2. Monetary policy: more is always better

In the coming weeks, investors will pay particular attention to central bank decisions. The latest ECB and Fed minutes released this week provide us useful insights on which monetary policy options might be favored in the near future. The Fed minutes confirmed that some soft stimulus might be announced in December, with the most likely option consisting in pursuing QE but longer than initially anticipated. A debate among most FOMC members has also emerged regarding more explicit qualitative guidance on conditions under which tapering could happen. We don’t anticipate in the near term any final decision on that matter. Expectations are high that the ECB will resort to a new monetary bazooka in December. The ECB minutes have been seen unanimously by market participants as very dovish. Members of the Governing Council repeated once again that PEPP and TLTRO are the most effective tools at the moment, which corroborates our call for an extension of PEPP and the introduction of more favorable conditions to TLTRO. Lane’s speech this week is another confirmation that TLTRO, which has substantially supported the granting of loans to the non-financial private sector, will be at the core of the next ECB stimulus package (see below chart).

Central banks reacted faster and stronger to the pandemic crisis than to the 2008 GFC.
Chart from last week’s speech from ECB Chief Economist P. Lane showing that TLTROs have significantly supported the granting of loans to the non-financial private sector.

3. United States: Yellen is back

There has been a massive amount of comments, mostly positive, regarding Janet Yellen taking on the Treasury Secretary position. There is no doubt that she has an impressive track record when she was Fed Chair and played a key role to escape the U.S economy from the GFC crisis. There is no doubt either that she is probably one of the most qualified U.S. labor economists of our time and she will perfectly understand the challenges facing the U.S. labor market with more than 20.45 million individuals currently being on some form of unemployment insurance. But she is 74, Biden is 78, Kerry is 76 etc. The first wave of Biden’s nominations seems to indicate that Democrats don’t have talent in the younger generation. This is a pity and probably a wrong signal sent to the younger population that should also take part to decision-making at the highest level possible. What would the Treasury look like under helm of Janet Yellen ? Yellen will close the rift that have recently emerged between the Treasury and the Fed and is mostly linked to the presidential transition, making sure that coordination and cooperation prevail in coming years to guarantee support to the U.S. economy. Imagine that the Democrat Lael Brainard takes the mantle of the Fed when Jerome Powell’s mandate ends in early 2022 and we could even get back to the situation that prevailed before the 1950s when fiscal and monetary policy were de facto commingled. It could open the door to some form of MMT or even debt jubilee, depending on which policy option will be favored, that will have for consequences that the level of debt will not be a problem in the future.

▸ Extracted information:
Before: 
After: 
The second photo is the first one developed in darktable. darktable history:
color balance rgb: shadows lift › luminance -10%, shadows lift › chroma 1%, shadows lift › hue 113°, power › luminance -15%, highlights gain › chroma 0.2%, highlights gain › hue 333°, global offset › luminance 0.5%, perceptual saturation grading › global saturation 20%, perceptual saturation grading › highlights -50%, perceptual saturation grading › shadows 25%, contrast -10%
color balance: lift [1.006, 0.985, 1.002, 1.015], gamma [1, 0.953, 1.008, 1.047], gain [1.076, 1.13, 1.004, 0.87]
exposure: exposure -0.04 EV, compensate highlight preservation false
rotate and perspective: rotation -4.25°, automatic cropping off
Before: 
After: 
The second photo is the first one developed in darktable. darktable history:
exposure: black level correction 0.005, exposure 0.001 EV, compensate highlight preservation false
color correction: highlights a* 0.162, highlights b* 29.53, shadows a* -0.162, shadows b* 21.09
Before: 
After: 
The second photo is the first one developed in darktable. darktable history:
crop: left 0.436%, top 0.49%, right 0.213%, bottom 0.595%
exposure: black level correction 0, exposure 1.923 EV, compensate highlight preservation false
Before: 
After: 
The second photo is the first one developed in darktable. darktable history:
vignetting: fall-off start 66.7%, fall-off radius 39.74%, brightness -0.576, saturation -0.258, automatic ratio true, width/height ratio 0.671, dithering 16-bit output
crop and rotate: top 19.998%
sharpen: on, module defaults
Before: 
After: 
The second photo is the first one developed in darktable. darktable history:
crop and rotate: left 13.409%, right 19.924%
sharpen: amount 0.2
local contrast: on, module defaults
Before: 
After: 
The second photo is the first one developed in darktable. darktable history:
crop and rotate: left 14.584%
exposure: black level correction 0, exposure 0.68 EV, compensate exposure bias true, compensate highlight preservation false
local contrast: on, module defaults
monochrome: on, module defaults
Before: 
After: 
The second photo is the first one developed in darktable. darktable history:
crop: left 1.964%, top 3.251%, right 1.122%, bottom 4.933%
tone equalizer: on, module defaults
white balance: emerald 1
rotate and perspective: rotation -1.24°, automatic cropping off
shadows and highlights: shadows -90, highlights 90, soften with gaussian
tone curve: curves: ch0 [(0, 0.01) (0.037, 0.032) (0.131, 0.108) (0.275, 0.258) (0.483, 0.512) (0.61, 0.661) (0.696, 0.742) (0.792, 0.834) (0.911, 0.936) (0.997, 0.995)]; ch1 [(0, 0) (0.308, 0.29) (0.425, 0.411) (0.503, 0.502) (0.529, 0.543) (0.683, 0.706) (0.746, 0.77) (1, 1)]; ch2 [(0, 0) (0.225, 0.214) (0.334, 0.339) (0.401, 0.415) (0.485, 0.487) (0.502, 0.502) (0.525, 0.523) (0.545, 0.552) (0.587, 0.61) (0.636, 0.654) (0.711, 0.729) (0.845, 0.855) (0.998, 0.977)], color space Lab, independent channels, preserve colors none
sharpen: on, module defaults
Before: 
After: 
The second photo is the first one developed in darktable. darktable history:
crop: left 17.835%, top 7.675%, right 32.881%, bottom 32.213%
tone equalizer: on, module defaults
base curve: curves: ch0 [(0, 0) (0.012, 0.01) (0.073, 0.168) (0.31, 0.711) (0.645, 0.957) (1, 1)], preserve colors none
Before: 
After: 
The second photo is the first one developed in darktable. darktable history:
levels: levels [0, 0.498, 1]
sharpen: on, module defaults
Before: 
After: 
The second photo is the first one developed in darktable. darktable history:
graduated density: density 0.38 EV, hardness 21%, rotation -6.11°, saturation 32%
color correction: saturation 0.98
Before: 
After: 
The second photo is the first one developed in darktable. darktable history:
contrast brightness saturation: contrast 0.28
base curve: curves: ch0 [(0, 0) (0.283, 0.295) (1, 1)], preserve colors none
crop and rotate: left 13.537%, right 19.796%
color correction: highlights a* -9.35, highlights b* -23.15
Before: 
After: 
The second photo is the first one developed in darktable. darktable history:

▸ The problem: Copy the commentary on central banks and Janet Yellen word for word, from "Chart from last" up to and including "non-financial private sector.". The entries have no connection to the commentary on central banks and Janet Yellen.

▸ The answer:
Chart from last week’s speech from ECB Chief Economist P. Lane showing that TLTROs have significantly supported the granting of loans to the non-financial private sector.